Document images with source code

☆ ☆ ☆

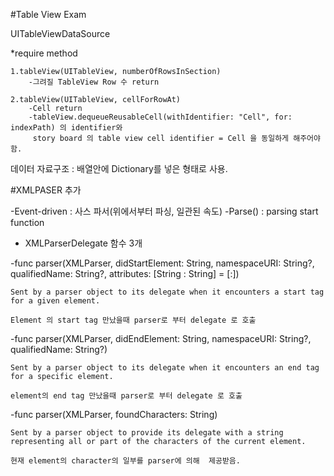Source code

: #Table View Exam

UITableViewDataSource 

*require method

	1.tableView(UITableView, numberOfRowsInSection)
		-그려질 TableView Row 수 return

	2.tableView(UITableView, cellForRowAt)
		-Cell return
		-tableView.dequeueReusableCell(withIdentifier: "Cell", for: indexPath) 의 identifier와
		 story board 의 table view cell identifier = Cell 을 동일하게 해주어야 함.

데이터 자료구조 : 배열안에 Dictionary를 넣은 형태로 사용.


#XMLPASER 추가

-Event-driven : 사스 파서(위에서부터 파싱, 일관된 속도)
-Parse() : parsing start function

* XMLParserDelegate 함수 3개

-func parser(XMLParser, didStartElement: String, namespaceURI: String?, qualifiedName: String?, attributes: [String : String] = [:])

	Sent by a parser object to its delegate when it encounters a start tag for a given element.

	Element 의 start tag 만났을때 parser로 부터 delegate 로 호출


-func parser(XMLParser, didEndElement: String, namespaceURI: String?, qualifiedName: String?)
	
	Sent by a parser object to its delegate when it encounters an end tag for a specific element.

	element의 end tag 만났을때 parser로 부터 delegate 로 호출

-func parser(XMLParser, foundCharacters: String)
	
	Sent by a parser object to provide its delegate with a string representing all or part of the characters of the current element.

	현재 element의 character의 일부를 parser에 의해  제공받음.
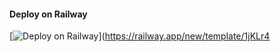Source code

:#### Deploy on Railway
[![Deploy on Railway](https://railway.app/button.svg)](https://railway.app/new/template/1jKLr4
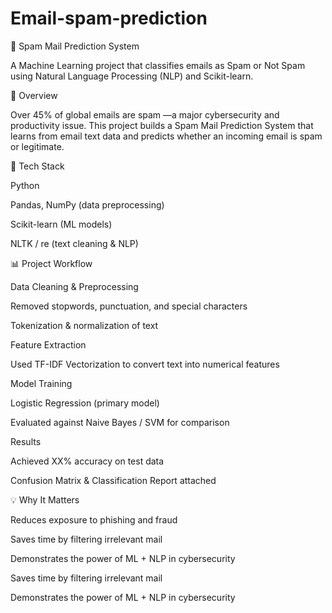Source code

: # Email-spam-prediction

📩 Spam Mail Prediction System

A Machine Learning project that classifies emails as Spam or Not Spam using Natural Language Processing (NLP) and Scikit-learn.

🚀 Overview

Over 45% of global emails are spam —a major cybersecurity and productivity issue.
This project builds a Spam Mail Prediction System that learns from email text data and predicts whether an incoming email is spam or legitimate.

🔧 Tech Stack

Python

Pandas, NumPy (data preprocessing)

Scikit-learn (ML models)

NLTK / re (text cleaning & NLP)

📊 Project Workflow

Data Cleaning & Preprocessing

Removed stopwords, punctuation, and special characters

Tokenization & normalization of text

Feature Extraction

Used TF-IDF Vectorization to convert text into numerical features

Model Training

Logistic Regression (primary model)

Evaluated against Naive Bayes / SVM for comparison

Results

Achieved XX% accuracy on test data

Confusion Matrix & Classification Report attached

💡 Why It Matters

Reduces exposure to phishing and fraud

Saves time by filtering irrelevant mail

Demonstrates the power of ML + NLP in cybersecurity

Saves time by filtering irrelevant mail

Demonstrates the power of ML + NLP in cybersecurity
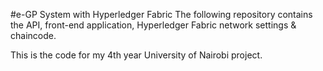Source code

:#e-GP System with Hyperledger Fabric
The following repository contains the API, front-end application, Hyperledger Fabric network settings & chaincode.

This is the code for my 4th year University of Nairobi project.
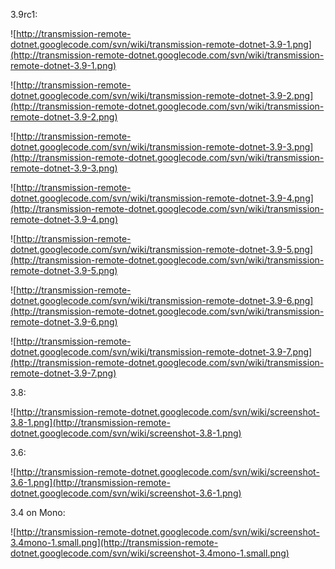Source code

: 3.9rc1:

![http://transmission-remote-dotnet.googlecode.com/svn/wiki/transmission-remote-dotnet-3.9-1.png](http://transmission-remote-dotnet.googlecode.com/svn/wiki/transmission-remote-dotnet-3.9-1.png)

![http://transmission-remote-dotnet.googlecode.com/svn/wiki/transmission-remote-dotnet-3.9-2.png](http://transmission-remote-dotnet.googlecode.com/svn/wiki/transmission-remote-dotnet-3.9-2.png)

![http://transmission-remote-dotnet.googlecode.com/svn/wiki/transmission-remote-dotnet-3.9-3.png](http://transmission-remote-dotnet.googlecode.com/svn/wiki/transmission-remote-dotnet-3.9-3.png)

![http://transmission-remote-dotnet.googlecode.com/svn/wiki/transmission-remote-dotnet-3.9-4.png](http://transmission-remote-dotnet.googlecode.com/svn/wiki/transmission-remote-dotnet-3.9-4.png)

![http://transmission-remote-dotnet.googlecode.com/svn/wiki/transmission-remote-dotnet-3.9-5.png](http://transmission-remote-dotnet.googlecode.com/svn/wiki/transmission-remote-dotnet-3.9-5.png)

![http://transmission-remote-dotnet.googlecode.com/svn/wiki/transmission-remote-dotnet-3.9-6.png](http://transmission-remote-dotnet.googlecode.com/svn/wiki/transmission-remote-dotnet-3.9-6.png)

![http://transmission-remote-dotnet.googlecode.com/svn/wiki/transmission-remote-dotnet-3.9-7.png](http://transmission-remote-dotnet.googlecode.com/svn/wiki/transmission-remote-dotnet-3.9-7.png)

3.8:

![http://transmission-remote-dotnet.googlecode.com/svn/wiki/screenshot-3.8-1.png](http://transmission-remote-dotnet.googlecode.com/svn/wiki/screenshot-3.8-1.png)

3.6:

![http://transmission-remote-dotnet.googlecode.com/svn/wiki/screenshot-3.6-1.png](http://transmission-remote-dotnet.googlecode.com/svn/wiki/screenshot-3.6-1.png)

3.4 on Mono:

![http://transmission-remote-dotnet.googlecode.com/svn/wiki/screenshot-3.4mono-1.small.png](http://transmission-remote-dotnet.googlecode.com/svn/wiki/screenshot-3.4mono-1.small.png)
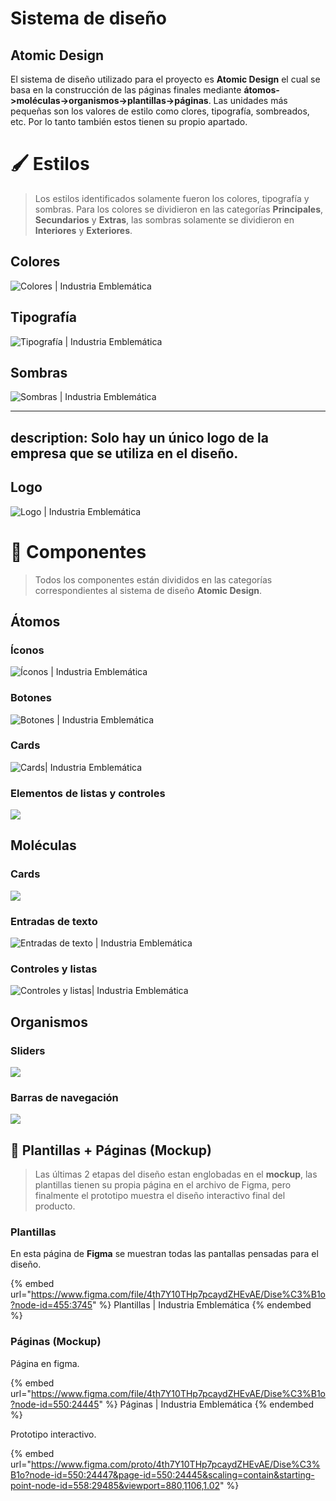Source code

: # Sistema de diseño

## Atomic Design

El sistema de diseño utilizado para el proyecto es **Atomic Design** el cual se basa en la construcción de las páginas finales mediante **átomos->moléculas->organismos->plantillas->páginas**. Las unidades más pequeñas son los valores de estilo como clores, tipografía, sombreados, etc. Por lo tanto también estos tienen su propio apartado.

# 🖌 Estilos

> Los estilos identificados solamente fueron los colores, tipografía y sombras. Para los colores se dividieron en las categorías **Principales**, **Secundarios** y **Extras**, las sombras solamente se dividieron en **Interiores** y **Exteriores**.

## Colores

![Colores | Industria Emblemática](../../.gitbook/assets/Colores.svg)

## Tipografía

![Tipografía | Industria Emblemática](../../.gitbook/assets/Tipografía.svg)

## Sombras

![Sombras | Industria Emblemática](<../../.gitbook/assets/Sombras 🔮 (1).svg>)

---
description: Solo hay un único logo de la empresa que se utiliza en el diseño.
---

## Logo

![Logo | Industria Emblemática](../../.gitbook/assets/ie.svg)

# 🧩  Componentes

> Todos los componentes están divididos en las categorías correspondientes al sistema de diseño **Atomic Design**.

## Átomos

### Íconos

![Íconos | Industria Emblemática](<../../../.gitbook/assets/Íconos 🖼️.svg>)

### Botones

![Botones | Industria Emblemática](<../../../.gitbook/assets/Botones 🎮.svg>)

### Cards

![Cards| Industria Emblemática](<../../../.gitbook/assets/Cards 📸.svg>)

### Elementos de listas y controles

![](<../../../.gitbook/assets/Elementos de listas & controles 📝️.svg>)

## Moléculas

### Cards

![](<../../../.gitbook/assets/Cards 🎴.svg>)

### Entradas de texto

![Entradas de texto | Industria Emblemática](<../../../.gitbook/assets/Entradas de texto ⌨️.svg>)

### Controles y listas

![Controles y listas| Industria Emblemática](<../../../.gitbook/assets/Controles & Listas 📝.svg>)

## Organismos

### Sliders

![](<../../../.gitbook/assets/Sliders 🪧.svg>)

### Barras de navegación
![](<../../../.gitbook/assets/Barras de navegación 🖱️.svg>)

## 📃 Plantillas + Páginas (Mockup)

> Las últimas 2 etapas del diseño estan englobadas en el **mockup**, las plantillas tienen su propia página en el archivo de Figma, pero finalmente el prototipo muestra el diseño interactivo final del producto.

### Plantillas

En esta página de **Figma** se muestran todas las pantallas pensadas para el diseño.

{% embed url="https://www.figma.com/file/4th7Y10THp7pcaydZHEvAE/Dise%C3%B1o?node-id=455:3745" %}
Plantillas | Industria Emblemática
{% endembed %}

### Páginas (Mockup)

Página en figma.

{% embed url="https://www.figma.com/file/4th7Y10THp7pcaydZHEvAE/Dise%C3%B1o?node-id=550:24445" %}
Páginas | Industria Emblemática
{% endembed %}

Prototipo interactivo.

{% embed url="https://www.figma.com/proto/4th7Y10THp7pcaydZHEvAE/Dise%C3%B1o?node-id=550:24447&page-id=550:24445&scaling=contain&starting-point-node-id=558:29485&viewport=880,1106,1.02" %}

☆ ☆ ☆

(What the exercise asks): Look back at the entries above and repeat, unchanged, every line from the line holding "-Cell return" through the line holding "String] = [:])".

(Result):
		-Cell return
		-tableView.dequeueReusableCell(withIdentifier: "Cell", for: indexPath) 의 identifier와
		 story board 의 table view cell identifier = Cell 을 동일하게 해주어야 함.

데이터 자료구조 : 배열안에 Dictionary를 넣은 형태로 사용.


#XMLPASER 추가

-Event-driven : 사스 파서(위에서부터 파싱, 일관된 속도)
-Parse() : parsing start function

* XMLParserDelegate 함수 3개

-func parser(XMLParser, didStartElement: String, namespaceURI: String?, qualifiedName: String?, attributes: [String : String] = [:])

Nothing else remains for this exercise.